The Duke was paid to write articles on the ceremony for the Sunday Express and Woman's Home Companion, as well as a short book, The Crown and the People, 1902–1953.

In 1955, they visited President Dwight D. Eisenhower at the White House. The couple appeared on Edward R. Murrow's television interview show Person to Person in 1956, and a 50-minute BBC television interview in 1970. That year, they were invited as guests of honour to a dinner at the White House by President Richard Nixon.

The Royal Family never fully accepted the Duchess. Queen Mary refused to receive her formally. However, the Duke sometimes met his mother and brother George VI, and attended George's 1952 funeral. Queen Mary remained angry with Edward and indignant over his marriage to Wallis. She said, "To give up all this for that woman.”
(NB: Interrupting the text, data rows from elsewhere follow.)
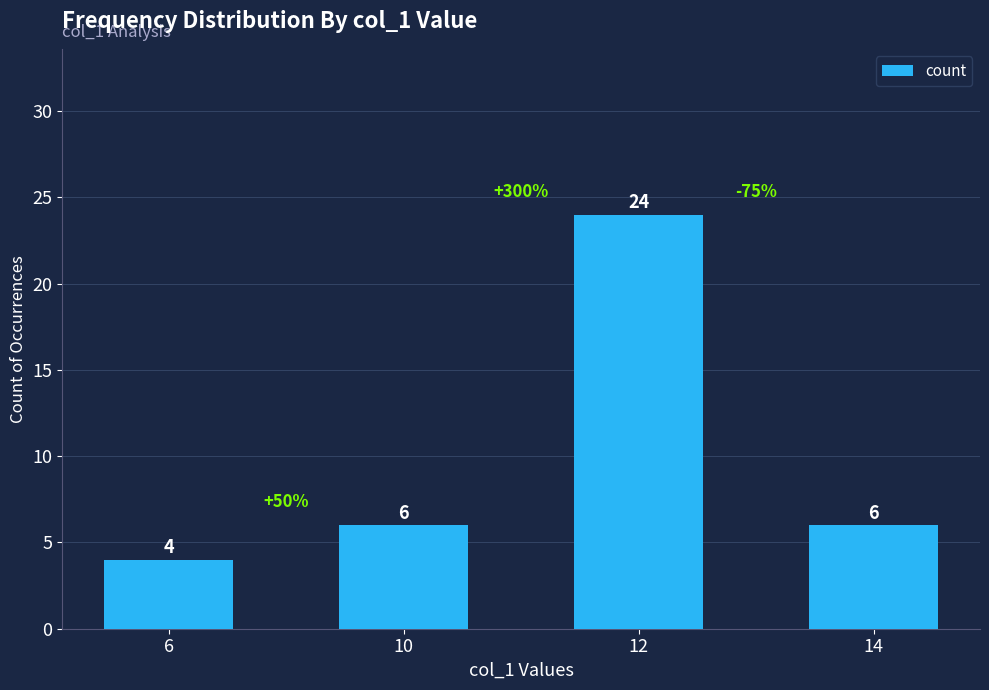

Which category has the highest value across all series?

12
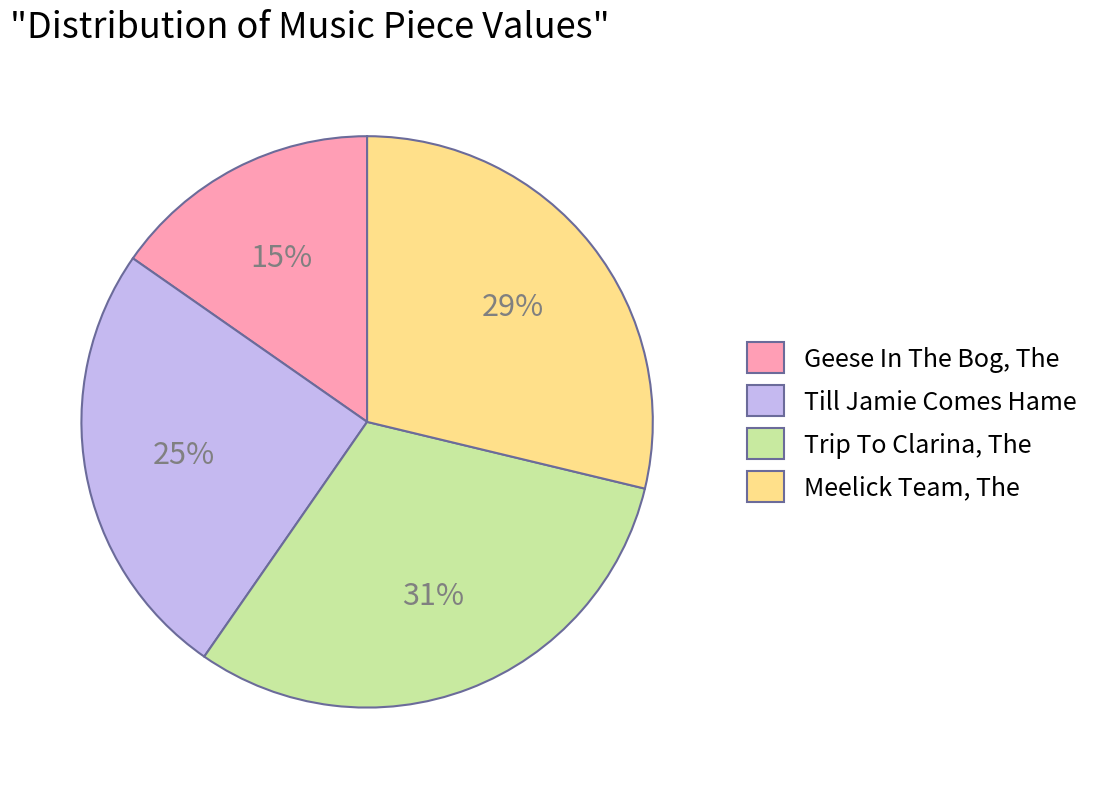

Does Trip To Clarina, The represent more than half of the total?

No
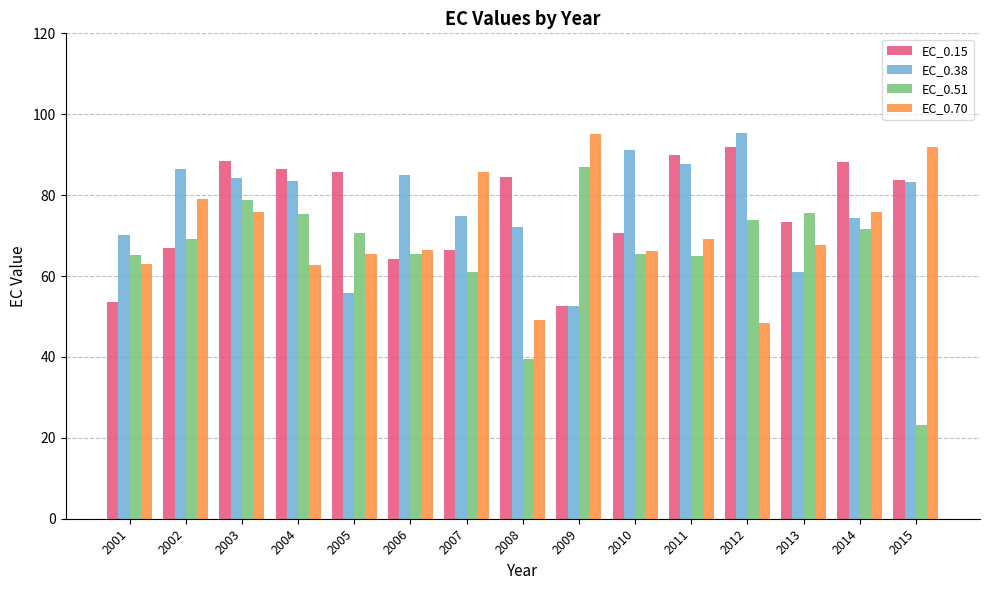

What is the sum of the EC_0.70 values at 2014 and 2007?

161.5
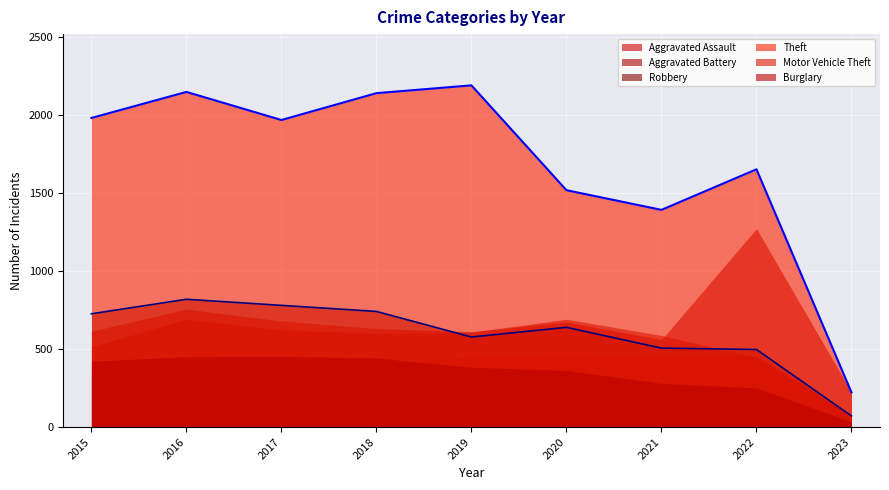

True or false: Aggravated Battery and Theft cross at least once.

False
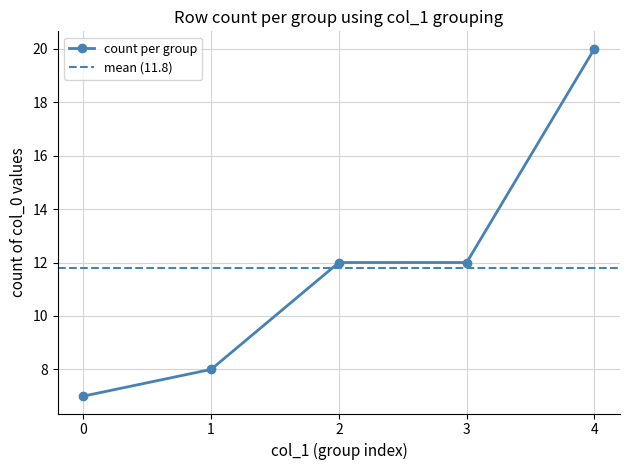

What is the value of the count per group point at the 5th from the left?

20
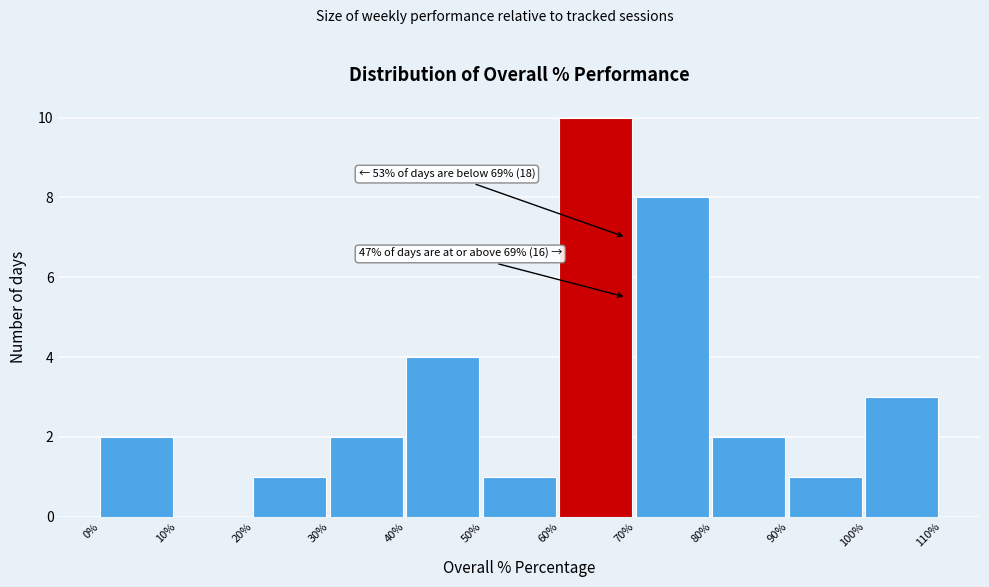

Which range on the x-axis has the tallest bar?

60% to 70%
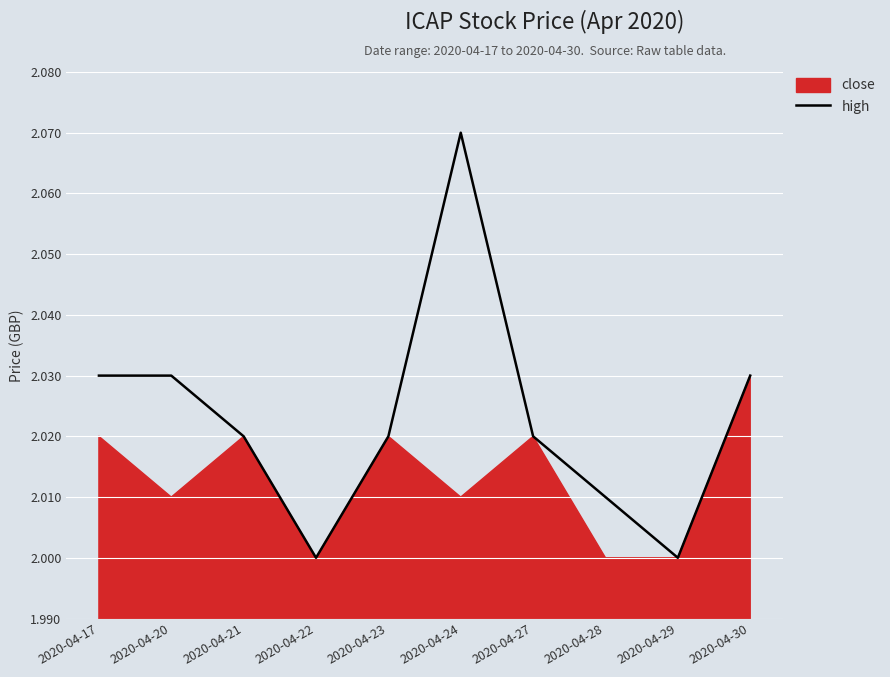

What is the smallest value displayed?

2.0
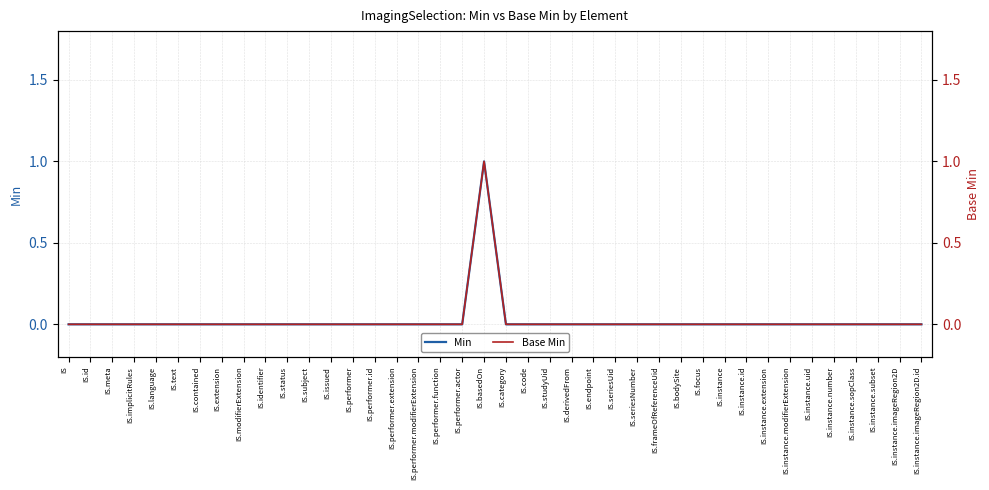

Is it true that Base Min equals -1 at IS.contained?

False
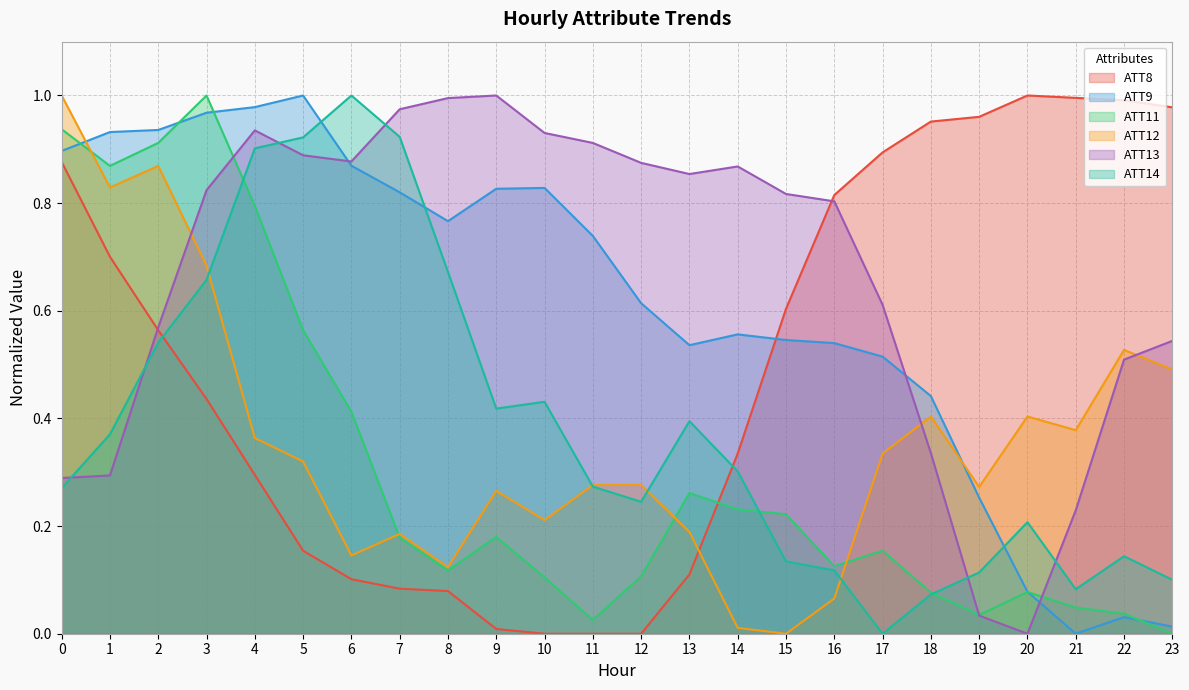

At how many categories does at least one series exceed 0?

24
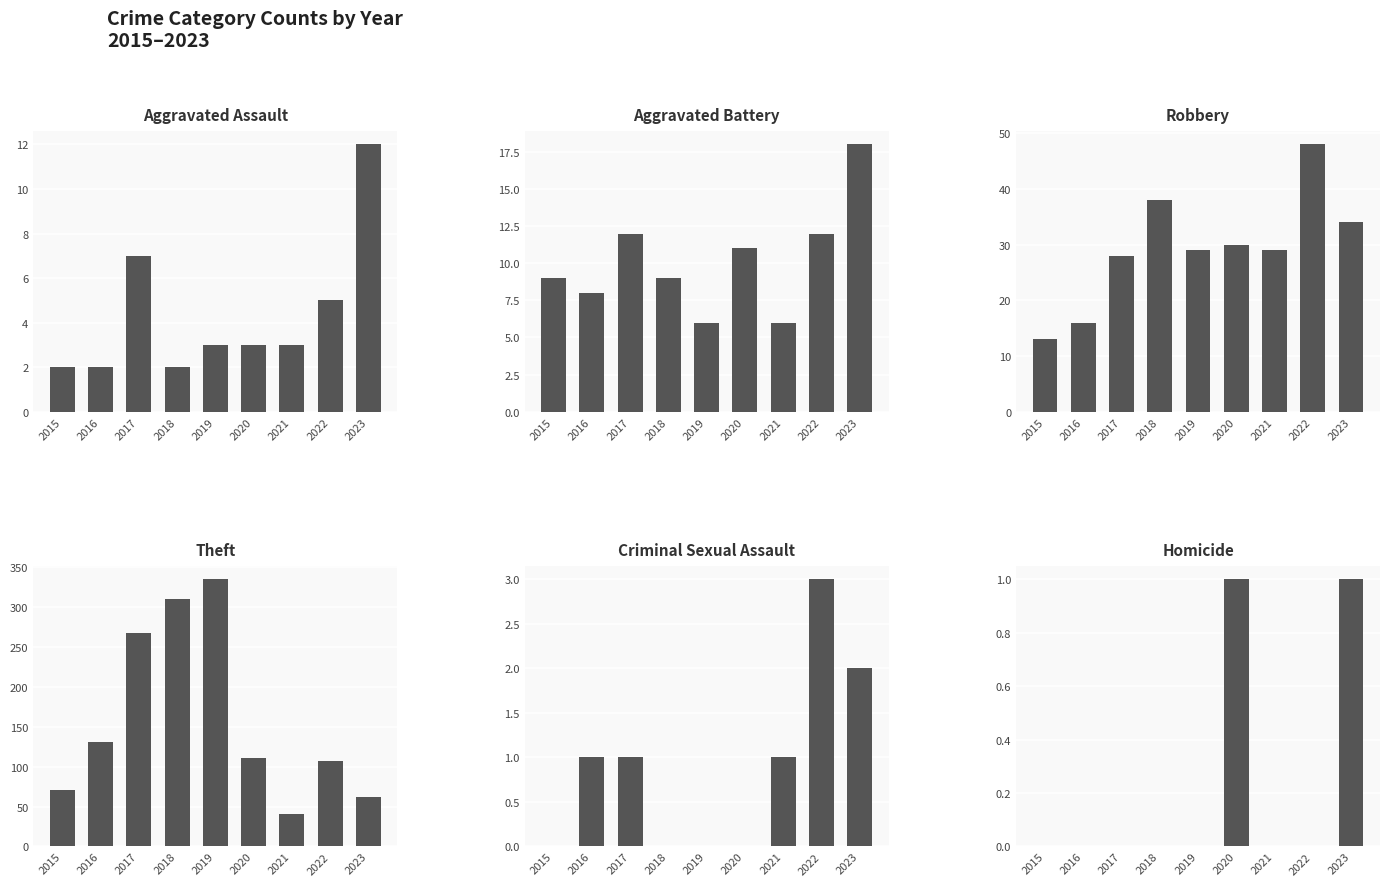

How many values in the Robbery series exceed 29?

4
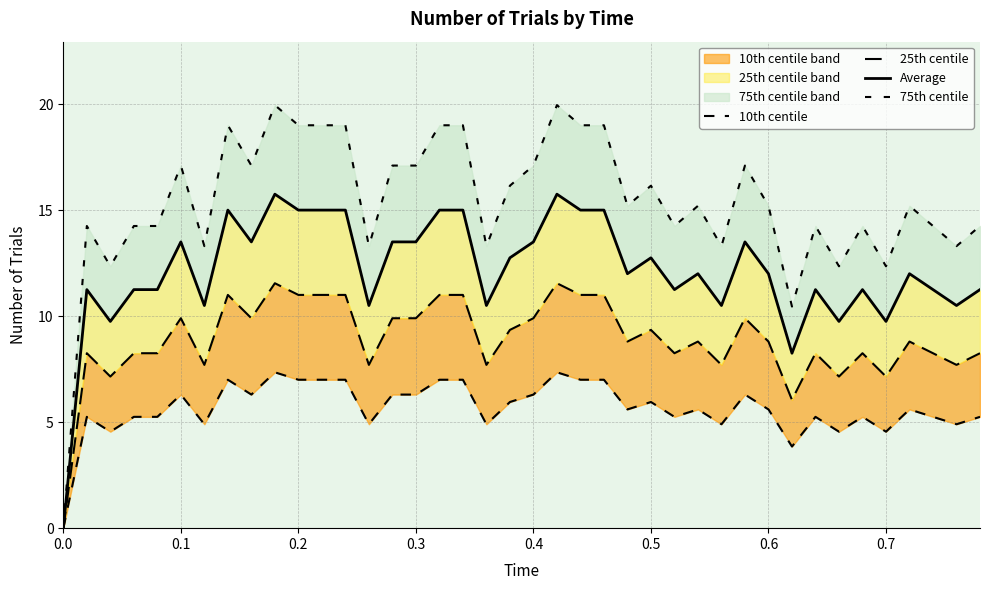

What is the difference between the highest and lowest values at 35?

7.8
 In 1965, the Duke and Duchess returned to London. They were visited by Elizabeth II, Princess Marina, Duchess of Kent, and Mary, Princess Royal and Countess of Harewood. A week later, the Princess Royal died, and they attended her memorial service. In 1967, they joined the Royal Family for the centenary of Queen Mary's birth. The last royal ceremony the Duke attended was the funeral of Princess Marina in 1968. He declined an invitation from Elizabeth II to attend the investiture of the Prince of Wales in 1969, replying that Prince Charles would not want his “aged great-uncle” there. His conclusion may have been right.

In the 1960s, the Duke's health deteriorated. In December 1964, he was operated on by Michael DeBakey  in Houston  for an  aneurysm  of the abdominal aorta, and in February 1965 a detached retina in his left eye was treated by Sir Stewart Duke-Elder. In late 1971, the Duke, who was a smoker from an early age, was diagnosed with throat cancer and underwent cobalt therapy. Queen Elizabeth II visited the Windsors in 1972 while on a state visit to France; however, only the Duchess appeared with the royal party for photos being taken.

On 28 May 1972, the Duke died at his home in Paris, less than a month before his 78th birthday. His body was returned to Britain, lying in state at St George's Chapel, Windsor Castle. The funeral service was held in the chapel on the 5th of June in the presence of the Queen, the Royal Family, and the Duchess of Windsor, who stayed at Buckingham Palace during her visit. Edward was buried in the Royal Burial Ground behind the Royal Mausoleum of Queen Victoria and Prince Albert at Frogmore. Until a 1965 agreement with Queen Elizabeth II, the Duke and Duchess had planned for a burial in a cemetery plot they had purchased at Green Mount Cemetery in Baltimore, where the Duchess's father was interred. Frail and suffering increasingly from dementia, the Duchess died 14 years later, and was buried alongside her husband as "Wallis, Duchess of Windsor"

As to the royal jewels Edward pilfered soon after he abdicated, I have no idea what happened to them.